Thanks to those people, a year and eight months later, yesterday's ruling in Boumediene v. Bush, which defines the right to habeas corpus as a constitutional right to be applied to foreign nationals -- no matter what their "enemy combatant" designation, marked the end of "a six-year nightmare" -- a "final vindication," according to Ratner, who recalled the extraordinary challenge of taking on the Guantánamo cases back in the fall of 2001. "We made a decision ... in very difficult times," he said. "The Supreme Court has acknowledged what we've been saying all along," said CCR executive director Vince Warren, who called the decision "the first step ... in reversing a dangerous and overzealous set of policies by the Bush administration."

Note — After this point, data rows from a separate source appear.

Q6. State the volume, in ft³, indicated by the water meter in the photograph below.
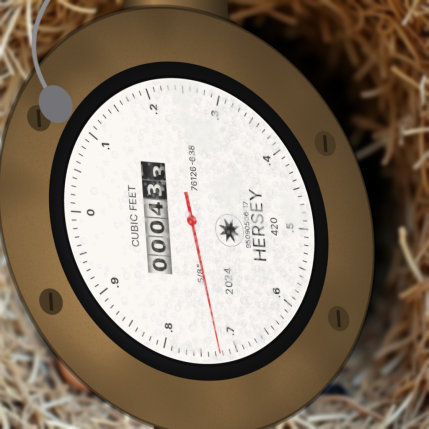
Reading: 432.72 ft³
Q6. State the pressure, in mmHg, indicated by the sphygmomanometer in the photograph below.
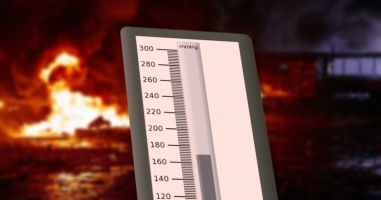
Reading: 170 mmHg
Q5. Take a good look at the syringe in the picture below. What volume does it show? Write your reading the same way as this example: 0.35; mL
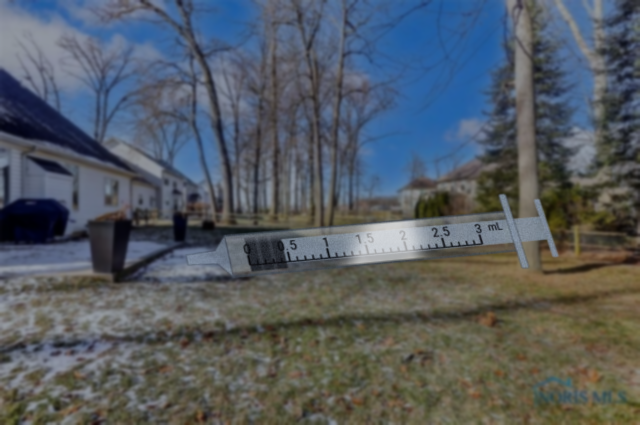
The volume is 0; mL
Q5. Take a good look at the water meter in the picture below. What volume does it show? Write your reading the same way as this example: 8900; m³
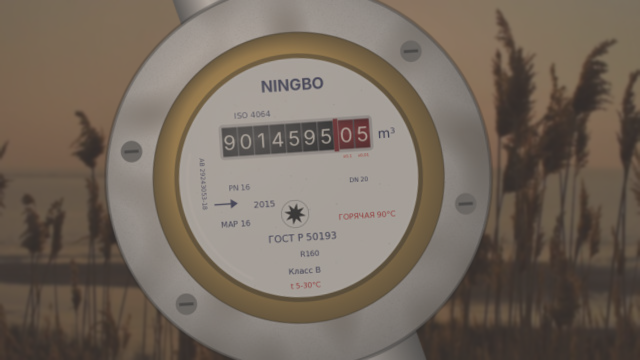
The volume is 9014595.05; m³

"Today, unambiguously the rule of law prevailed," said Gita Gutierrez. The Bush administration, she said, can no longer treat Guantánamo as a "no-law zone." Indeed, as Justice Kennedy wrote in the decision, "the Constitution grants Congress and the President the power to acquire, dispose of, and govern territory, not the power to decide when and where its terms apply." What's more, "the political branches," he said do not "have the power to switch the Constitution on or off at will."
There were dissenters, of course, on and off the bench, who, with wild-eyed fervor, took the now-familiar Bush administration line. "America is at war with radical Islamists," declared Justice Antonin Scalia, who went so far as to say that the ruling "will almost certainly cause more Americans to be killed."
Presidential nominee John McCain, when asked what he thought of the Supreme Court ruling, told reporters that he had not yet had a chance to read the opinion. "It obviously concerns me," he said. "These are unlawful combatants, they are not American citizens." He said it was important to "pay attention to Justice Roberts" who also dissented. But he maintained that he believes Guantánamo should be closed. Obama, once a vocal critic of the Military Commissions Act who has since been largely silent on his intentions when it comes to Guantánamo, labeled the decision a rejection of "yet another failed policy supported by John McCain" and described it as "an important step toward reestablishing our credibility as a nation committed to the rule of law."
Meanwhile, President Bush, on his "farewell" tour of Europe, said that, although this was a Supreme Court ruling, "that doesn't mean I have to agree with it." "I strongly agree with those who dissented," he said. "... The dissent was based upon their serious concerns about U.S. national security." He also hinted that, as he has done for six years, he would consider his legislative options.
But as far as the CCR is concerned, Bush cannot change the law this time. This is a constitutional ruling, not a statutory one. The legislative options are virtually nonexistent. "The decision," according to Gutierrez, represents "finality that we have not had in the last six years."
While this ruling grants the handful of prisoners who have already been charged and are being tried under military commissions little immediate assistance, the vast majority of prisoners at Gitmo -- some 270 men -- now have the right to have their attorneys bring forth habeas appeals to Washington. The burden of proof will be on the government to establish that there is a legal and factual basis for the suspects' detention. Although the implications vary for each defendant, depending on the state of his case, Ratner said, "My deeper belief is that a lot of these cases are just going to be gone."
"I've never said this before," he said, but this could mean "a death knell for Guantánamo."